Other analysts are scrutinising Aviva’s mortgage and corporate debt exposure. Blair Stuart, an analyst at Merrill Lynch, says: “There have been no commercial real estate loan defaults in the first quarter. Longer term concerns on asset risk, particularly commercial real estate, will persist. But our view on the company’s ability to earn and restructure its way around such losses has improved.”
Meanwhile, Standard & Poor’s ratings of Aviva’s main operating subsidiaries are AA- (very strong) with a negative outlook, while AM Best’s ratings of the main operating subsidiaries are A (excellent) with a stable outlook. Fitch downgraded Aviva from A+ on 19 March to A (with a negative outlook), which indicates the possibility of a downgrade over the next 12-18 months.
Mayer says of the ratings: “The decisions reflect views regarding the continuing challenging economic environment and the impact this may have on the life insurance industry.
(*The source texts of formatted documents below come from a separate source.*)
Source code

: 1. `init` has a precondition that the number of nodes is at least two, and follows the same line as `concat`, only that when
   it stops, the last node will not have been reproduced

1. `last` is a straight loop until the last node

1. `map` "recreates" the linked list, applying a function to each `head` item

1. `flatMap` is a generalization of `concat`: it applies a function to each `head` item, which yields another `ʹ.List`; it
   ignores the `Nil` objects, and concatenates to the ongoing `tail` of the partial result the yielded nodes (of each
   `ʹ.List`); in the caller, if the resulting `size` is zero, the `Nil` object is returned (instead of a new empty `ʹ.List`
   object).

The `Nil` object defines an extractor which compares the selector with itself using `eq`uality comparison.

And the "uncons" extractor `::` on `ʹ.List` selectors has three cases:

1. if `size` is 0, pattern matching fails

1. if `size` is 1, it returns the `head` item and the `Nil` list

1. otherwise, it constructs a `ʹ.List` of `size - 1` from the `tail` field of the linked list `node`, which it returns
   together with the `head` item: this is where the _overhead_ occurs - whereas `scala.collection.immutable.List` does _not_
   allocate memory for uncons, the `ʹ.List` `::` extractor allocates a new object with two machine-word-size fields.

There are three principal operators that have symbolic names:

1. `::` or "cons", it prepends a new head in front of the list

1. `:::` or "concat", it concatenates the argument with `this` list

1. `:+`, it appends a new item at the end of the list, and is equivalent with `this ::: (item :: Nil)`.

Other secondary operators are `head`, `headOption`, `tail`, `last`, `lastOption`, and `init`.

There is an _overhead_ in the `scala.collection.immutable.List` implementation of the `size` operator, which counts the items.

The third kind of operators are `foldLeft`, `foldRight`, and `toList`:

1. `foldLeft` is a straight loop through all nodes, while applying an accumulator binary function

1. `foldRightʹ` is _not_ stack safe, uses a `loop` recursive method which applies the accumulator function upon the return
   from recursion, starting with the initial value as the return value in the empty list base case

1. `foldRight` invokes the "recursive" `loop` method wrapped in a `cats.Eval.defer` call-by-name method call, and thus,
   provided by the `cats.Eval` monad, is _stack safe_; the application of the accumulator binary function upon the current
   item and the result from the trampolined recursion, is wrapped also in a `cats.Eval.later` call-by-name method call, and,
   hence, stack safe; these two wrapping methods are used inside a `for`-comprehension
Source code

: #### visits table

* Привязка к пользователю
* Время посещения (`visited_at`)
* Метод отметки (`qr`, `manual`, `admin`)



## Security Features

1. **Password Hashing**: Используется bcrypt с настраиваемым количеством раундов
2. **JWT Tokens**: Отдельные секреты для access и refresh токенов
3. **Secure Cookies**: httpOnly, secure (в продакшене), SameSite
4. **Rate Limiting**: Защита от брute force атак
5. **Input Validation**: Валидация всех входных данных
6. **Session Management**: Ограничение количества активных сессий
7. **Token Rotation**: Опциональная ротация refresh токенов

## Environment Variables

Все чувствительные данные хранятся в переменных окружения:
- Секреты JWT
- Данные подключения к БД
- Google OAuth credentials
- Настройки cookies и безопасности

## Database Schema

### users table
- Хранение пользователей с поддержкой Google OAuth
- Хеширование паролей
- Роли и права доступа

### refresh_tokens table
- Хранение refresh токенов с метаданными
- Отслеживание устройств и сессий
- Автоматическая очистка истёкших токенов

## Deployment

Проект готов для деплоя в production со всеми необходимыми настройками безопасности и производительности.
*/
Fitch has acknowledged the resilience of our IGD surplus, reflecting the effectiveness of our hedging programme to protect shareholders from extreme market movements.”
Questions have been raised about how Aviva intends to grow. A report in The Daily Telegraph speculated whether it would have to sell itself to a larger player in Europe or the US.
While Aviva refuses to comment on the speculation, analysts doubt this will happen. Cornes says: “Will anyone buy them? Has anyone got the money? Throughout Europe all life companies are very cheap but Aviva is not the cheapest. Will anyone buy Aviva in the next six months? Certainly not.”
Duncan Hall, an analyst at Finncap, sheds further light on the debate. “What intrigues me is the observation that Aviva is a takeover candidate. ‘Would it be able to grow from its current position or would it shrink’ is the argument for that. And if it shrinks, is it a takeover candidate? The counter argument is that they are pulling together what appear to be slightly loose operations into one combined entity with Aviva as the sole brand. So there is a positve negative here.”
Questions will linger over Aviva’s debt position, share price and growth ambitions, and whether it has put too much pressure on its capital surplus – especially after it commits to its 2009 dividend.
So far market reaction to the results has been positive. Aviva’s share price jumped 5% after its first quarter announcement nine days ago and rose a further 18% to 324.75p by last Tuesday morning.
Mayer insists that Aviva has got what it takes. “We expect the current volatility to continue, but as our Q1 figures demonstrate, we are encouraged that people are continuing to save with companies they trust, like Aviva.
“The economic outlook remains uncertain for 2009. We remain steadfast in our focus on managing a healthy capital position while transforming our business to take advantage of profitable growth opportunities when the world’s economy recovers.” IT
First quarter results highlights
The general insurance business delivered a combined operating ratio in line with its “meet or beat” target of 98%.
IGD solvency surplus of £2.5bn.
The UK general insurance operation benefited from reduced claims, which Aviva attributed to “better than expected weather”.
Worldwide, Aviva’s sales were up by 5% to £10.3bn.
Life and pensions sales were up 11% to £9.6bn.
Total bancassurance sales were up 15%.
Aviva: pros and cons
Profits were up on two fronts for its preliminary results posted in March – IFRS and MCEV (market consistent embedded value).
Aviva’s solvency buffer was £2bn at the end of 2008 but has risen to £2.5bn.
Chief executive Andrew Moss has made assurances that Aviva has looked across its balance sheet and taken into account any uncertainties.
Areas of concern
The quality of its solvency capital – has Aviva borrowed too much?
In March Aviva tried to prohibit short-selling of its stock but abandoned the plan after getting little support from its peers.
Analyst firms such as Citigroup and Finncap are concerned that Aviva’s capital strength will be knocked if it maintains its dividend.